[DOCUMENT TEXT]
# # # #
The Williston Herald is a 3-day-per-week newspaper printed in Williston, North Dakota. The Herald is the official newspaper of Williams County, North Dakota and the main newspaper covering northwestern North Dakota and northeastern Montana. The newspaper is printed on Mondays, Wednesdays and Sundays.

The Williston Herald also includes the Plains Reporter, a weekly publication distributed throughout northwestern North Dakota and northeastern Montana.

The Herald employs approximately 12 employees. The Herald used to employ more than 60 carriers and motor route drivers, but no longer delivers newspapers. They are mailed to subscribers.

History
 1899: A group of citizens wanting to express their views on a local political controversy raised $600 to begin the new newspaper. The newspaper began in a one-room shack on Second Street West with E.M. Crary at the helm.
# # # #
Dataset entries
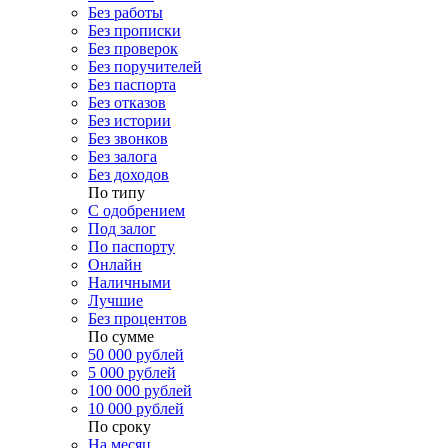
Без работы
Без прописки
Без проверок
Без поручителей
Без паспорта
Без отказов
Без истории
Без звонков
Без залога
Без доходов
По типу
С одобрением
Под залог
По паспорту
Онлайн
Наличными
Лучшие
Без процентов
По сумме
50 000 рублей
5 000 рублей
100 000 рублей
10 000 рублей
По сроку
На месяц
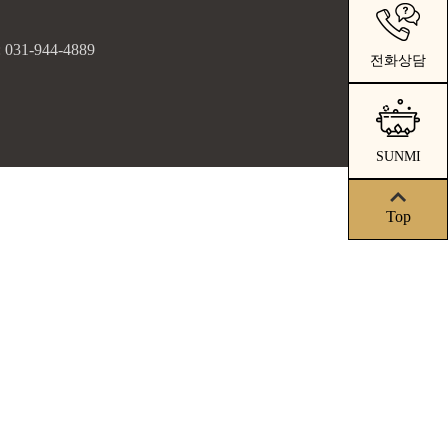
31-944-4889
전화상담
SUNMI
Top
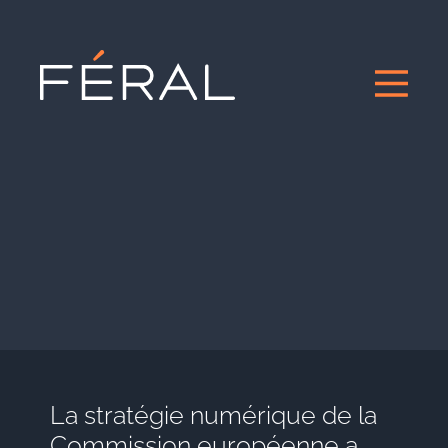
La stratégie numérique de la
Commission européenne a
# # # #
[REQUIRED TASKS]
1. Print the passage of the Williston Herald text from "The Williston Herald is" to "at the helm." word for word.
2. Output, verbatim, the lines of the records from the line with "31-944-4889" through the end of the records, omitting any pictures.

[TASK RESULTS]
1.
The Williston Herald is a 3-day-per-week newspaper printed in Williston, North Dakota. The Herald is the official newspaper of Williams County, North Dakota and the main newspaper covering northwestern North Dakota and northeastern Montana. The newspaper is printed on Mondays, Wednesdays and Sundays.

The Williston Herald also includes the Plains Reporter, a weekly publication distributed throughout northwestern North Dakota and northeastern Montana.

The Herald employs approximately 12 employees. The Herald used to employ more than 60 carriers and motor route drivers, but no longer delivers newspapers. They are mailed to subscribers.

History
 1899: A group of citizens wanting to express their views on a local political controversy raised $600 to begin the new newspaper. The newspaper began in a one-room shack on Second Street West with E.M. Crary at the helm.

2.
31-944-4889
전화상담
SUNMI
Top
La stratégie numérique de la
Commission européenne a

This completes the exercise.